The pasque flower from the buttercup family, which is 5-50 cm in size and
occurs in Masuria, blooms from April to May with a light purple flower. The
entire plant is poisonous due to the anemonine and the consumption of parts of
the plant can lead to circulatory or respiratory paralysis. The broom grows in
bright and sunny spots on rocky or stony ground.
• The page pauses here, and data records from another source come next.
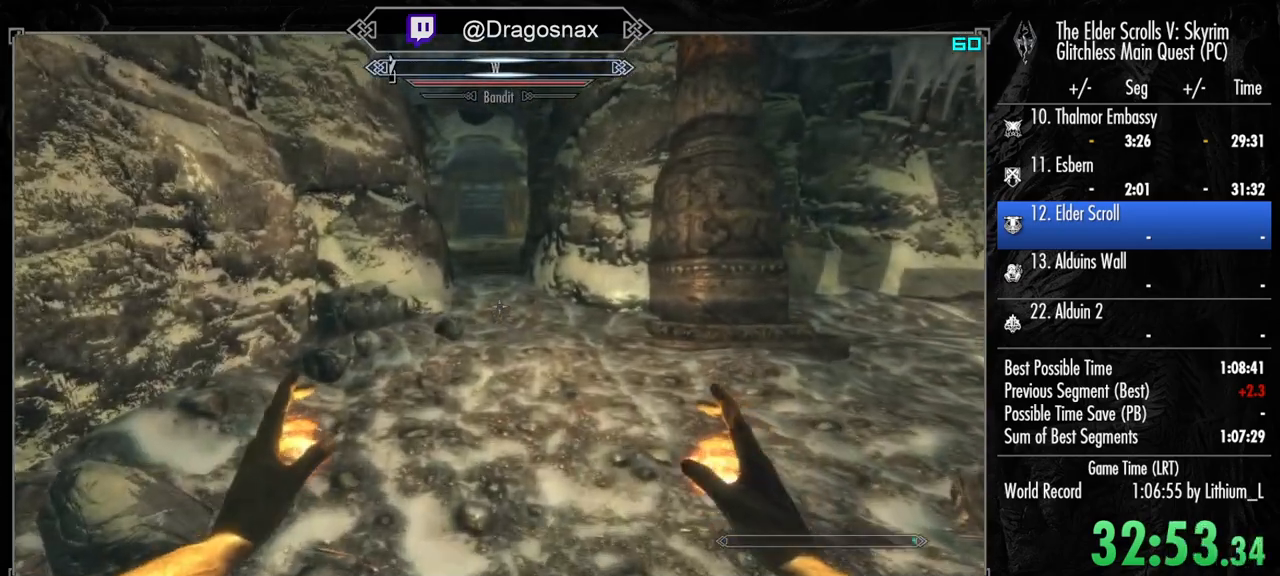
{"keys": ["w"], "mouse": [], "mouse_move": "still", "events": [[233, "shift", "up"]]}
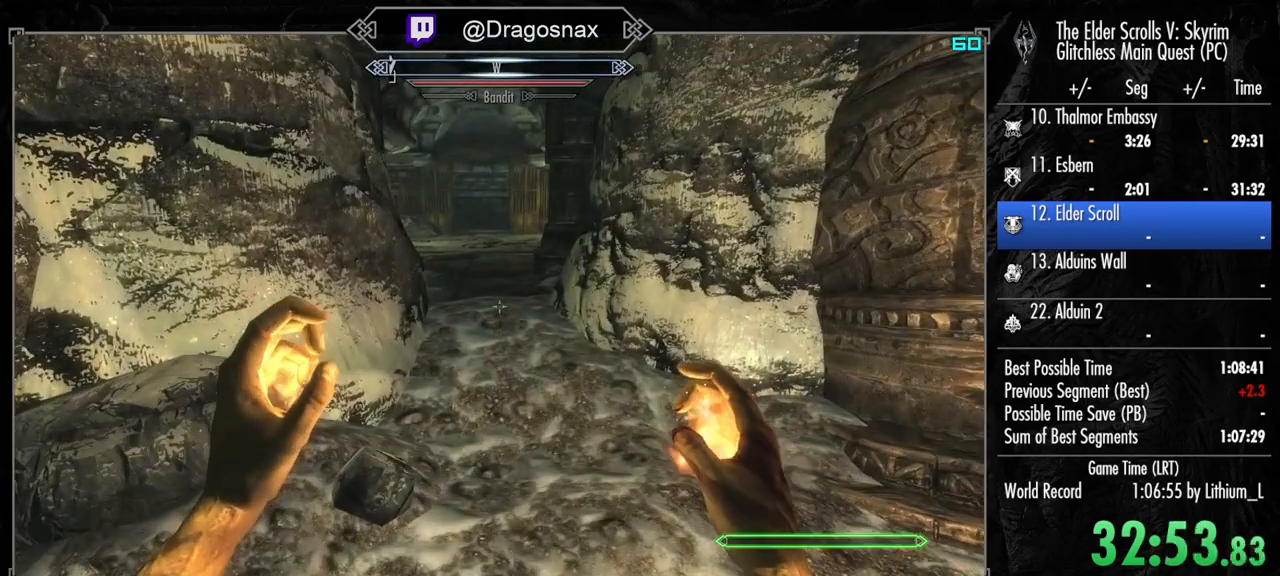
{"keys": [], "mouse": [], "mouse_move": "still", "events": [[17, "t", "down"], [117, "t", "up"], [117, "w", "up"]]}
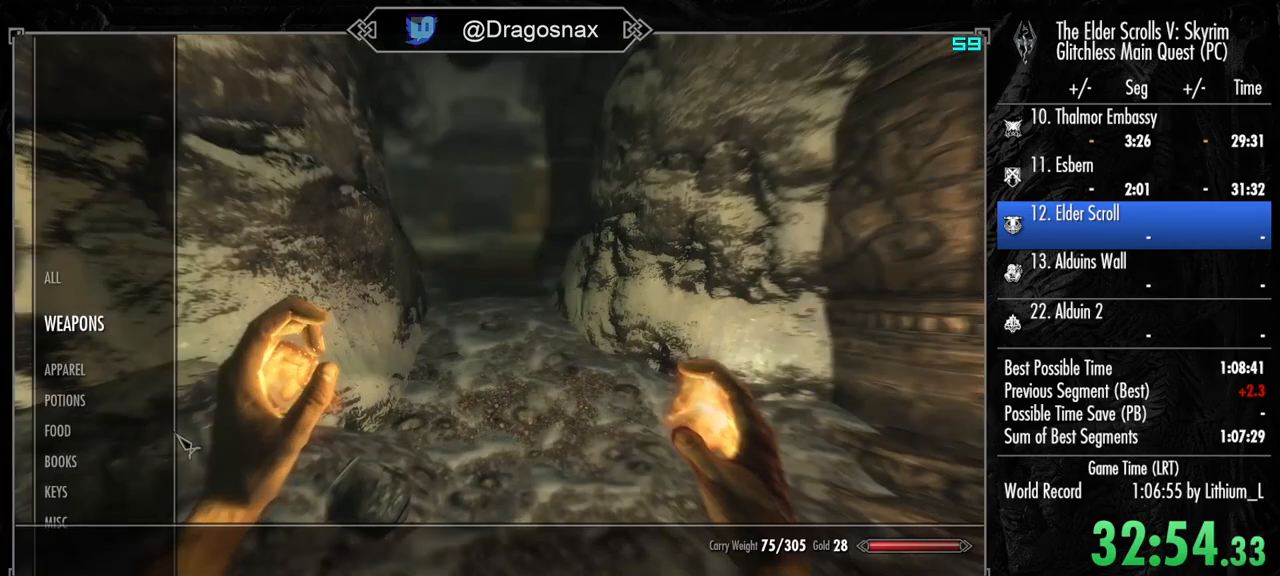
{"keys": [], "mouse": [], "mouse_move": "right", "events": []}
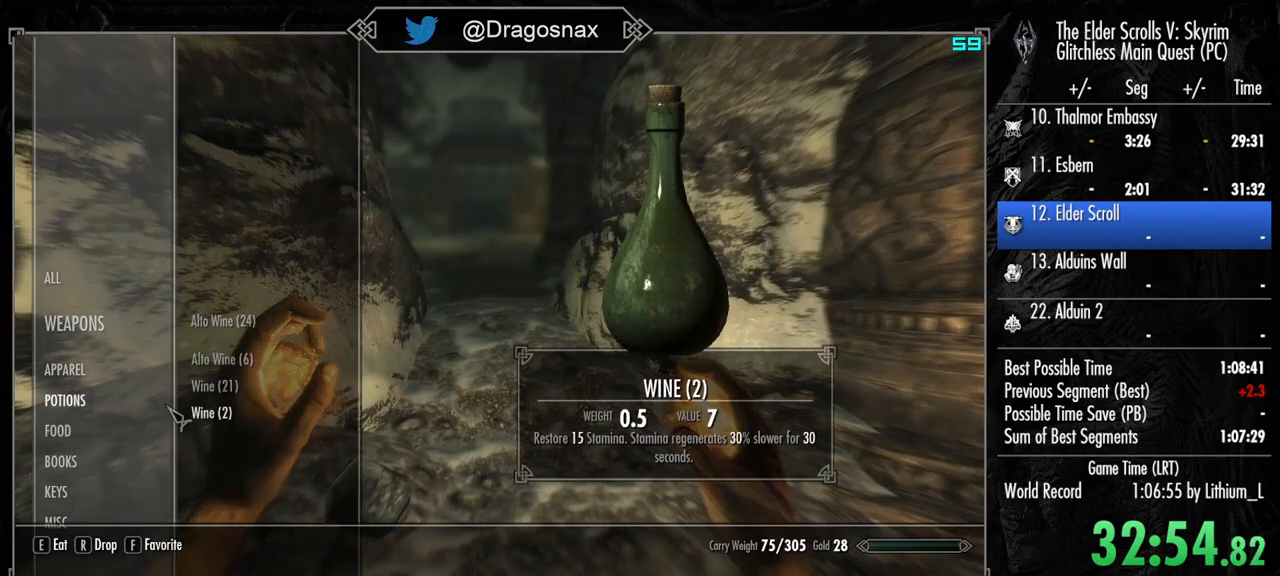
{"keys": [], "mouse": [], "mouse_move": "down-left", "events": []}
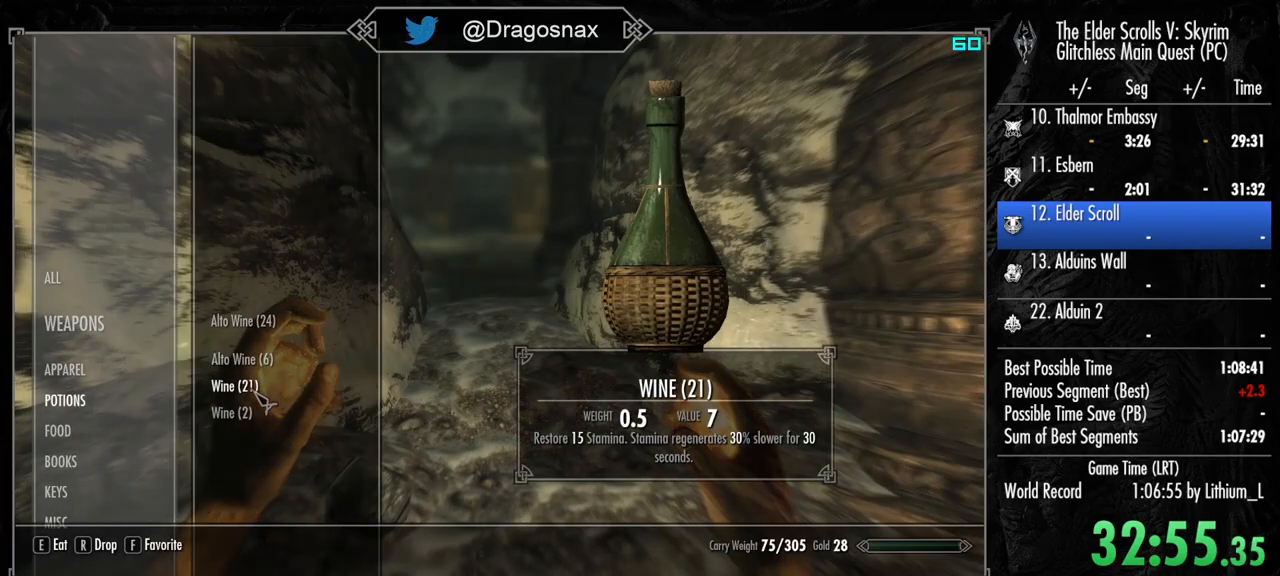
{"keys": [], "mouse": [], "mouse_move": "still", "events": []}
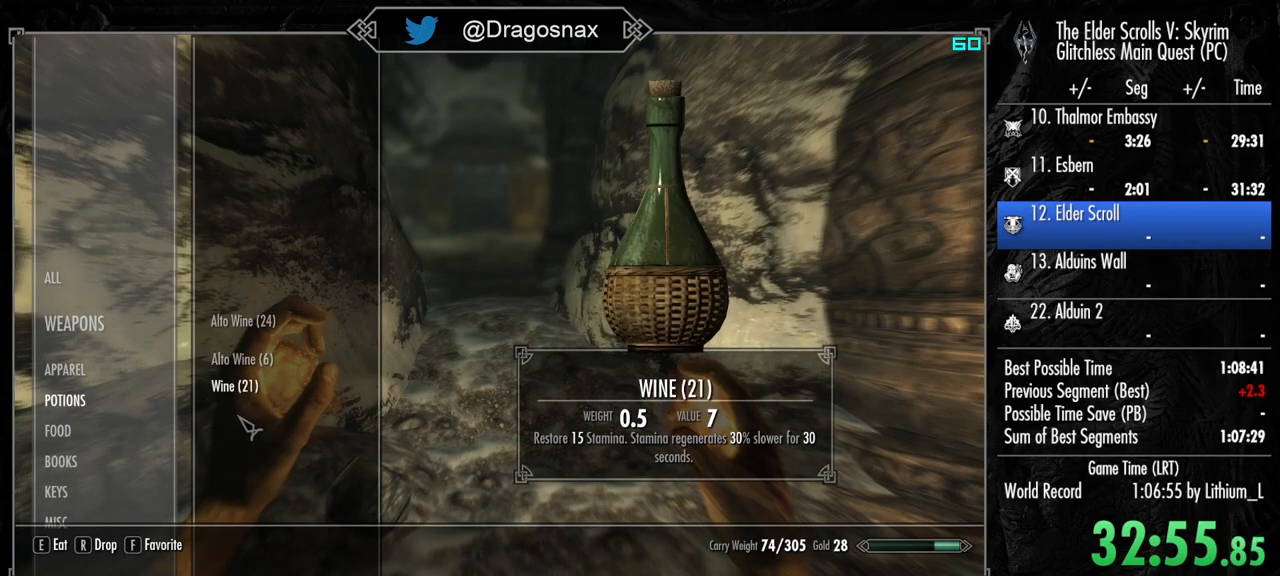
{"keys": [], "mouse": [], "mouse_move": "down-left", "events": []}
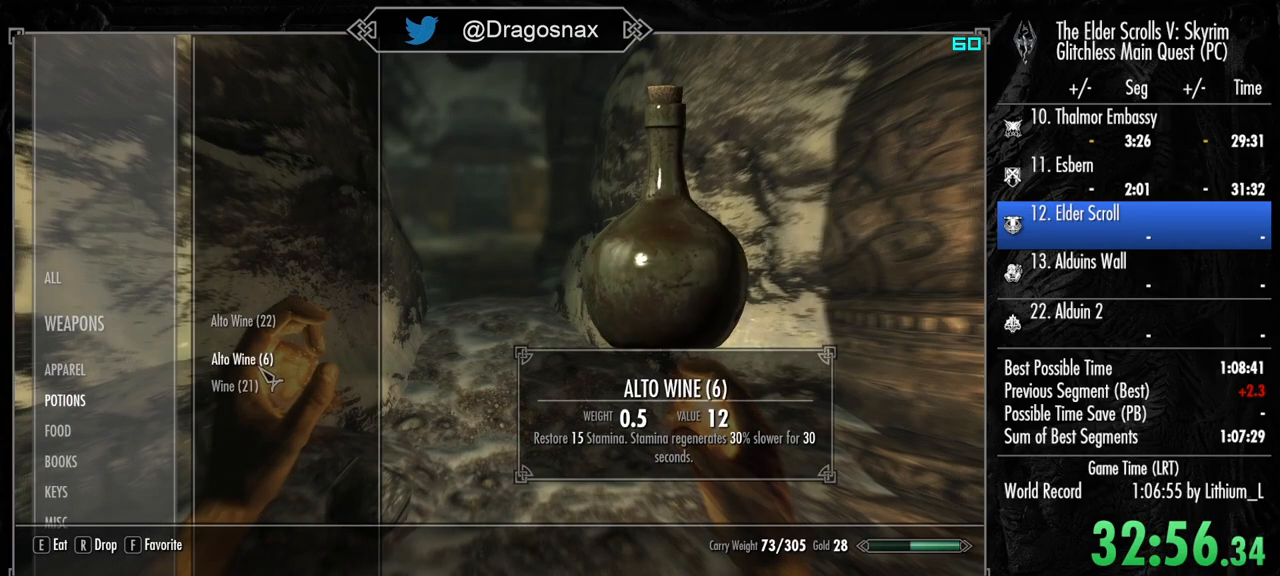
{"keys": [], "mouse": [], "mouse_move": "still", "events": []}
All parts of the plant are poisonous and it can lead to abdominal pain, nausea,
vomiting and cardiovascular disorders.
However, the gorse, which belongs to the butterfly family, also has healing
properties.
Introduced plants
The introduced plants include the arborvitae, the hibiscus, the rose hip, the
azalea, magnolias and the rhodedrendron.
More plants
A typical plant of the Baltic Sea area is the bell heather, which is also
known by many other names such as swamp heather, bog-bell heather and spring
heather. Adonis florets and dwarf cherries, which found their way from Hungary
to Poland, grow on dry limestone soils.
The Carpathian Mountains in southern Poland are home to many interesting
plants. These include bluegrass, eyebright, the endemic (only found here)
Zawadzki chrysanthemum and the laser herb, which grows on the upper tree line
and can reach a size of up to 2 m.
There is also a special flora that is well worth seeing in Masuria, an area in
north-eastern Poland. The carnivorous sundew can be admired here, with only
three species of this genus occurring in Poland: the round-leaved, long-leaved
and medium-sized sundew.
All sundew species are characterized by a sugary secretion secreting glands on
special tentacles, which in turn are located on the leaves of the plant. This
secretion attracts insects that stick to the tentacles and eventually suffocate
or die of exhaustion. Enzymes break down the dead insects, giving the sundew the
nutrients it needs to grow.
Furthermore, in Masuria there is the Siberian iris with the long stem and the
purple-colored flower, the poisonous globe flowers and pasqueflowers, the yellow
lady's slipper - a very rare orchid species - which is under strict nature
protection, the peat bark and the bear moss.